Weiter gehts mit grosser Vorfreude in Richtung Tirana. Wir treffen nämlich Linda. Sie macht Kletterferien in Albanien und Griechenland und kommt mit ihrem Kletterkumpan Mätthu auch nach Tirana. Wir vereinbaren uns in der Stadt beim BunkART zu treffen.

Die wohl schnellste Rallyefahrt unseres Lebens legen wir im Feierabendverkehr von Tirana im Taxi zurück. Kein Scheiss; verkehrt in Einbahnstrassen, rechts Überholen, bei Rot über die Ampel, kurz mit einem Rad übers Trottoir…das ganze Programm. Nach 30 Minuten (das Navi hat im aktuellen Verkehr 47 Minuten angegeben) sind wir vor dem Bunker. Und Marc und ich im Adrenalinflash…

Endlich sehen wir uns wieder: Rebe freut sich so sehr, es wird geplaudertundgeplaudertundgeplaudert. Und auch noch fein gegessen…und geplaudertundgeplaudertund…

Marc meint nach dem 3.Tag, dass er am Nachmittag einfach nichts mehr mitzuteilen hat, denn seine Wörter für den Tag wären somit am Mittag schon verbraucht und die Aufnahmekapazität erreicht…;-))

Rebe freut sich umso mehr, mal wieder über Gott und die Welt zu plaudern. Wir besuchen gemeinsam noch Berat, die Stadt der 1000 Fenster. Nach einer Nacht auf einem Parkplatz entscheiden wir uns noch in der Nähe wandern zu gehen. Als wir unseren Camper parken wollen, kommt ein Bauer von der Feldarbeit und meint: „Parking here, no problem“ und reicht uns eine Zigarette. Wir wissen, Teilen ist ein wichtiger Teil der Gastfreundschaft und so holen wir eine Cola aus dem Kühlschrank, welche er auch gerne annimmt. Gerade als wir von der Strasse in die Hügel aufbrechen wollen, begegnen wir noch dem Ranger auf dem Töff. Er will uns sagen, dass wir von hier nicht zum Gipfel sollen, zu gefährlich bei diesen Wetterprognosen. Und ein Föteli von uns möchte er auch noch machen. Wir folgen irgendeinem Geissenpfad und geniessen die Einsamkeit. Wie versprochen wandern wir auch nicht auf den Gipfel. Zurück stöpeln wir dann, die Jungs gehen mit und holen unsere Autos. Natürlich werden sie nicht nur mitgenommen, nein, ein Bier gibts natürlich auch, Full Service.

--------------------

Aufgabe 1 ::
Nennen Sie sämtliche Länder- und Städtenamen, die im Reisebericht über Albanien vorkommen.
Aufgabe 2 ::
Setzen Sie den Reisebericht über Albanien nach seinem letzten Satz fort.

Material ::
--------------------

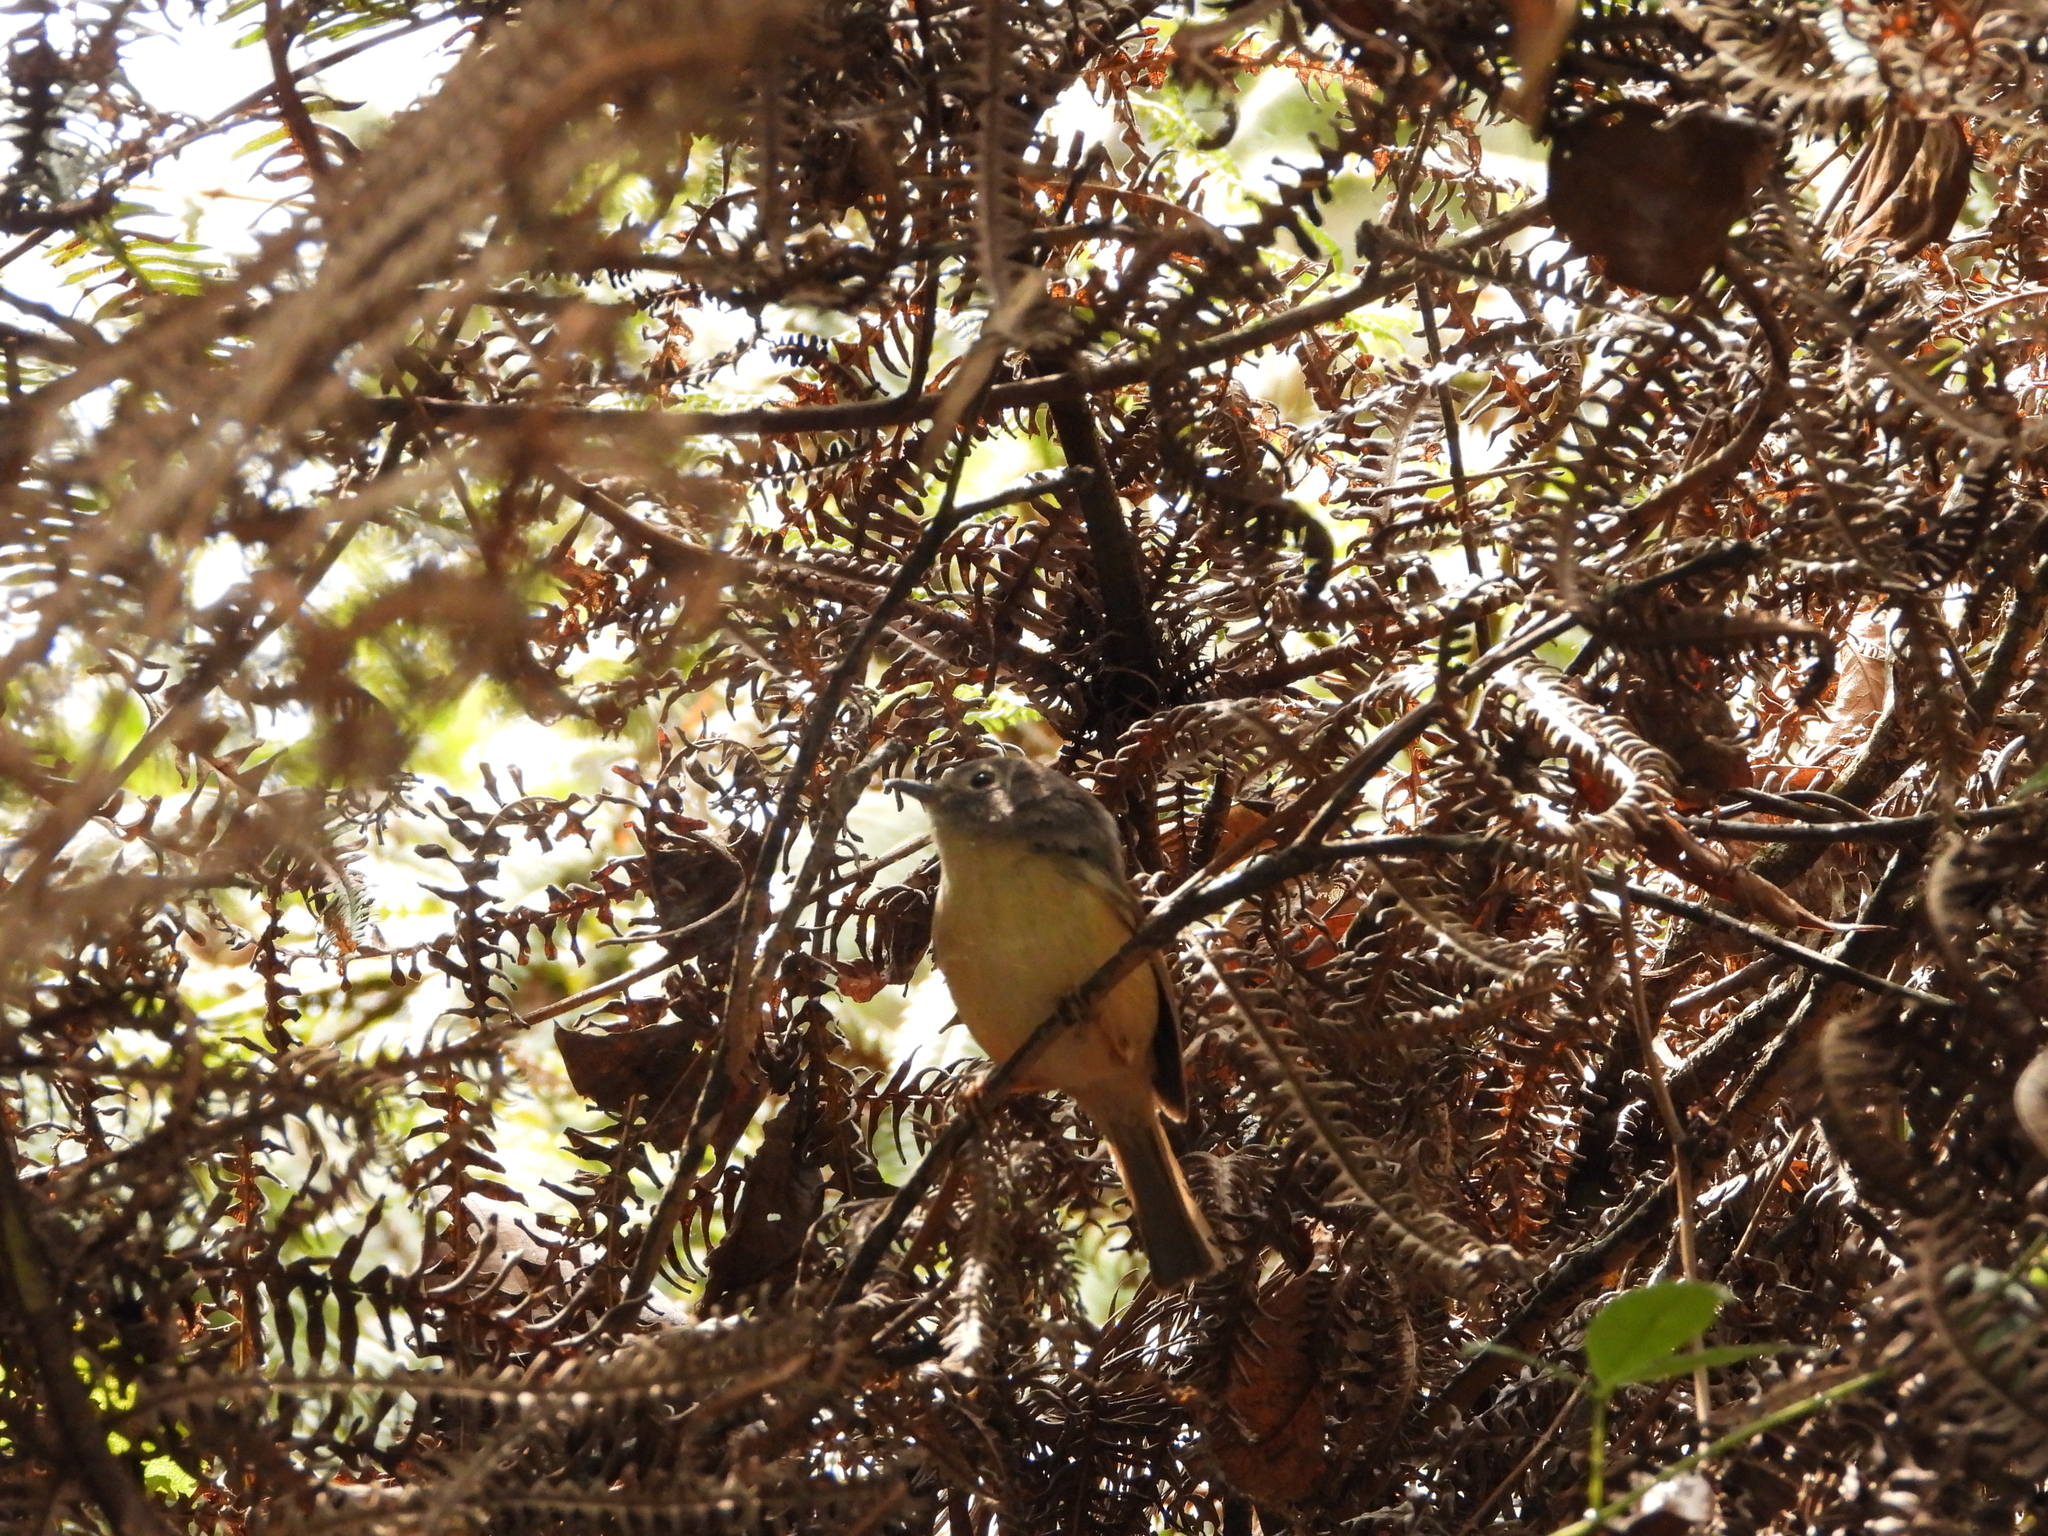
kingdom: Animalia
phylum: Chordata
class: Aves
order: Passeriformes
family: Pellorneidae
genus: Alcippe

--------------------

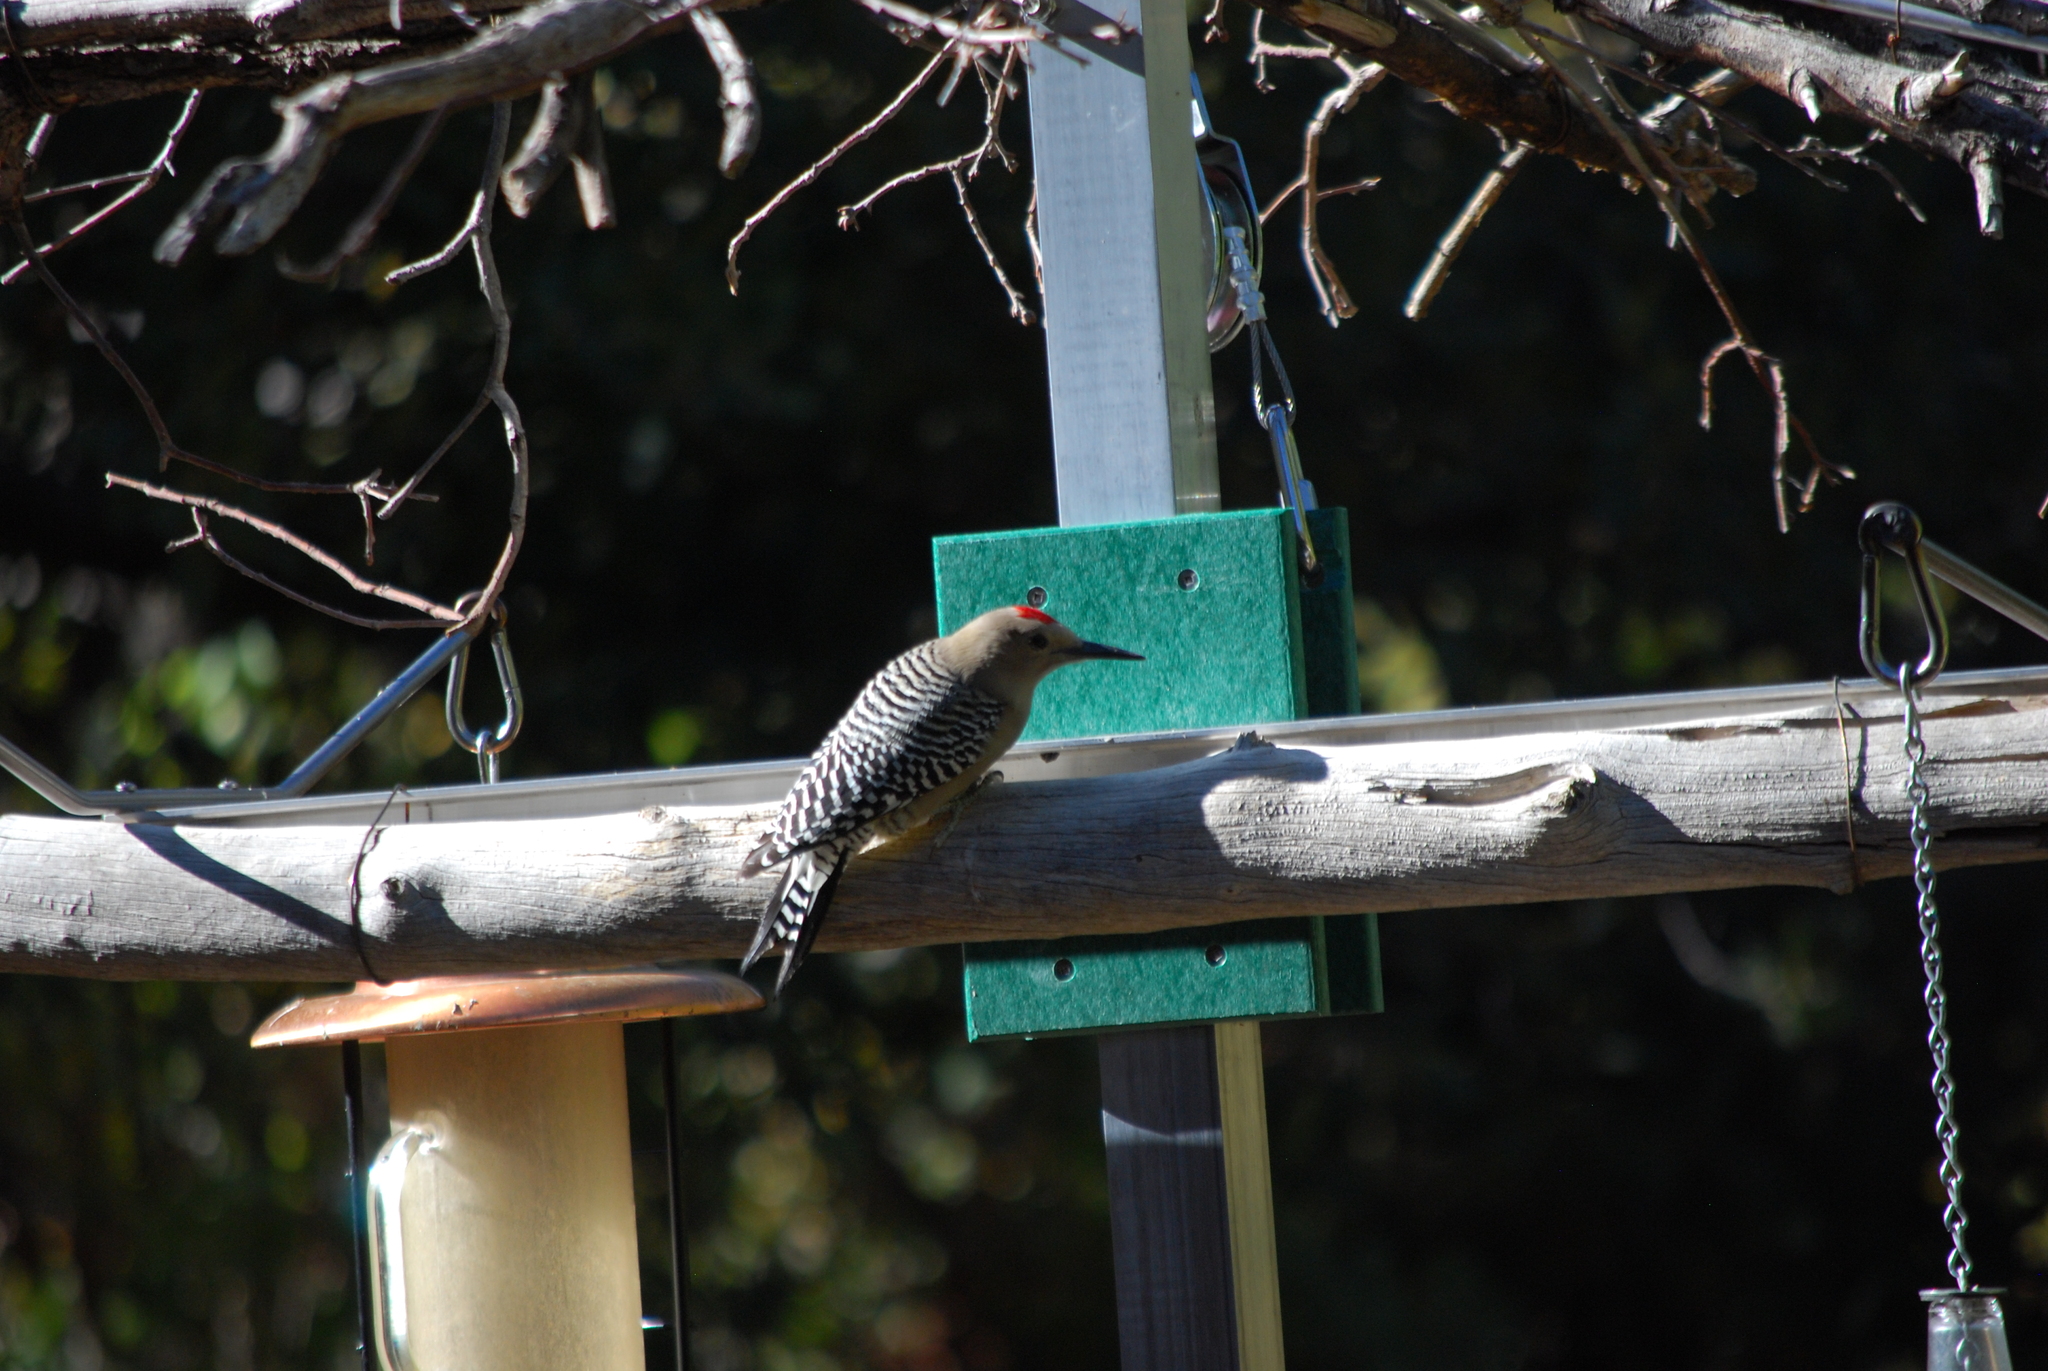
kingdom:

--------------------

Antwort 1 ::
Tirana, Albanien, Griechenland, Berat

Antwort 2 ::
Nach einem letzten gemeinsamen Abendessen, Sonnenuntergang und gemütlichem Abend trennen sich unsere Wege. Linda und Mätthu sind etwas schneller unterwegs und wollen in Richtung Griechenland zum Klettern aufbrechen. 

Wir gehen erstmal Richtung Küste weiter. Es hat für die kommenden Tage Regen angesagt und so denken wir uns, dass wir auf den Küstenstrassen besser aufgehoben sind als in den Bergen. Das Wetter wird besser sein als angekündigt und wir finden einen schönen Strandabschnitt mit freilaufenden Hunden, Katzen, Esel und Pferden. Anfangs sind es 3 Camper, nach drei Nächten dann 11. Wir entspannen uns hier, halten uns still, geniessen das Meer, gehen joggen, lesen und sammeln Ghüder ein. Marc sammelt, genau wie daheim in der Schweiz auch, immer mal wieder den Ghüder in der Umgebung und bei Wanderungen ein. Seine Nichte Camille macht es mittlerweile auch so, gäu Melanie (mängisch scho falsch chli ds ehrgeizig ;-).

In der Nacht am Strand werden wir fast seekrank, weil es deräwä am Bus ruckelt vom Wind. Aber nach einer nächtlichen Google-Recherche von Rebe sind wir beruhigt, es braucht schon viel, bis ein stehender Bus kippen kann…sehr viel mehr 😉

Das Wetter war übrigens immer besser als angekündigt…das zieht sich so durch unsere ganze Reise bisher. Finden wir ok.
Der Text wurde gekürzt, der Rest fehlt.